Unter Beachtung dieser Rechtsauffassung hat die Behörde die Entschädigung für die
übliche Einrichtung festzusetzen, wobei das Gericht davon ausgeht, dass die Behörde
den Wert von 80.000 RM – wie in der mündlichen Verhandlung einvernehmlich erörtert -
nach dem vom Statischen Bundesamt veröffentlichten Preisindex vom 1. Januar 1936
bis zum 1. April 1956 fortschreibt und über Deutsche Mark in Euro umrechnet.

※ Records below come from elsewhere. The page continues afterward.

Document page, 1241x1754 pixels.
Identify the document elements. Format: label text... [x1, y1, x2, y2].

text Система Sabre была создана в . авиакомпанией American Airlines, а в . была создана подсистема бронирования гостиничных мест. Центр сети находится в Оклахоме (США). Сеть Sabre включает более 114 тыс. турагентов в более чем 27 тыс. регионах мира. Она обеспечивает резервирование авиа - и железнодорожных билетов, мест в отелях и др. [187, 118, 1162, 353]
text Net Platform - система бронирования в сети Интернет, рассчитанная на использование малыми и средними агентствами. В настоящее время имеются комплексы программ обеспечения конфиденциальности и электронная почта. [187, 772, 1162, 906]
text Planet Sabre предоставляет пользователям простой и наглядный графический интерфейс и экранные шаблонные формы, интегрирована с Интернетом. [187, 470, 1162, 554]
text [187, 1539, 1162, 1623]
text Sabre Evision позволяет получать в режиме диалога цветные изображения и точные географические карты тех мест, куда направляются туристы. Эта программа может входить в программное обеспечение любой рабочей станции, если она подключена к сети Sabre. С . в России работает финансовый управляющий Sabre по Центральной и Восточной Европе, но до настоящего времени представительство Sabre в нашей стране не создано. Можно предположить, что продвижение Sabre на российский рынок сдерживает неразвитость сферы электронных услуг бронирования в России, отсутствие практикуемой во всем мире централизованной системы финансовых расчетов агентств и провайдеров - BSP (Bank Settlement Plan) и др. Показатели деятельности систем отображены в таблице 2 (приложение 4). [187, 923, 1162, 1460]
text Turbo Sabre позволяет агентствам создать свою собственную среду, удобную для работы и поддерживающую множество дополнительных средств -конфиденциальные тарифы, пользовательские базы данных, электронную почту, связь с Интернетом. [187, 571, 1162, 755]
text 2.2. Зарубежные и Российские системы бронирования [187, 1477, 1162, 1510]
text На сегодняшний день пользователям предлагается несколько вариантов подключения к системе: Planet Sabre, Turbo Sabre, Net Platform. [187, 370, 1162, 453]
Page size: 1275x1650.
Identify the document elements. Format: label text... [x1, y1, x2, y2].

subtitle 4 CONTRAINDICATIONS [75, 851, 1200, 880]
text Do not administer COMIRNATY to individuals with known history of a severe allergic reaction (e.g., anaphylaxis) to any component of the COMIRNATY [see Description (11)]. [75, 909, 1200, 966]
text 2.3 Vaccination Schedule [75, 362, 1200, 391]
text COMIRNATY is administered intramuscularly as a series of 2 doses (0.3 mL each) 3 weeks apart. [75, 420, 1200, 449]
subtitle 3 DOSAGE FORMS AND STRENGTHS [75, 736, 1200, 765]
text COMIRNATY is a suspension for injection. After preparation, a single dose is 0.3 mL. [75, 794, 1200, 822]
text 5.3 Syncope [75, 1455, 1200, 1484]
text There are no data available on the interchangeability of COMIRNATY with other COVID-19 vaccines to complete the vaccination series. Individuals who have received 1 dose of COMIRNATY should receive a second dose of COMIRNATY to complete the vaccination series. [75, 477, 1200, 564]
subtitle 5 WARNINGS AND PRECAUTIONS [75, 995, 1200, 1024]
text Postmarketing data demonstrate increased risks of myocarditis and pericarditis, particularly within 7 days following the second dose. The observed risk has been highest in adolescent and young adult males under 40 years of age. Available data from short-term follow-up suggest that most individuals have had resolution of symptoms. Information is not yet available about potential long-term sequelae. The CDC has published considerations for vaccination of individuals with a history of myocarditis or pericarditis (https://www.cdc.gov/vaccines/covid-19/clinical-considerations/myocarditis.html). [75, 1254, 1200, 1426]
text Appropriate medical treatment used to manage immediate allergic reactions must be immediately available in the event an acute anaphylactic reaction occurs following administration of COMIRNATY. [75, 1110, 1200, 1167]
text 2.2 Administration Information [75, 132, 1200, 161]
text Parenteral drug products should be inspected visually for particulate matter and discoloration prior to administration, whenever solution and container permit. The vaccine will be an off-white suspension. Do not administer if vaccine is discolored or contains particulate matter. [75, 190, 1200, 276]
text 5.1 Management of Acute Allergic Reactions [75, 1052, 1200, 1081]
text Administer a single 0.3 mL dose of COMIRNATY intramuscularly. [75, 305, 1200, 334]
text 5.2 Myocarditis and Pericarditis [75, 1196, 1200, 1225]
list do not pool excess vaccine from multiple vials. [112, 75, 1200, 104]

Dem Kläger steht – wie zwischen den Beteiligten nicht streitig ist – ein Zinsanspruch
nach § 2 Sätze 9 und 10 NS-VEntschG zu, der mit dem nun zu erlassenden
Entschädigungsbescheid festzusetzen ist.
Die Kostenentscheidung gründet auf § 155 Abs. 1 Satz 1 VwGO. Die Regelung der
vorläufigen Vollstreckbarkeit entspricht § 167 VwGO und § 709 ZPO. Nach § 4 Satz 2 NS-
VEntschG und § 37 Abs. 2 Satz 1 VermG ist die Berufung ausgeschlossen. Die Revision
ist nicht nach den §§ 135 Satz 1, 132 Abs. 2 VwGO zuzulassen. Nach dem Beschluss des
Bundesverwaltungsgerichts vom 8. Mai 2007 – BVerwG 5 B 8.07 – steht die Zulässigkeit
einer Schätzung in Bezug auf bewegliche Sachen zur Bestimmung der
Bemessungsgrundlage für die Entschädigung nach dem NS-VEntschG nicht mehr in
Frage. Die hier angestellten Erwägungen bei der entsprechenden Anwendung des § 4
Abs. 3 EntschG weisen – wie auch die Beklagte in der mündlichen Verhandlung
eingeräumt hat – keine über den Einzelfall hinausgehenden Umstände auf, die
revisionsgerichtlich erörtert werden müssten.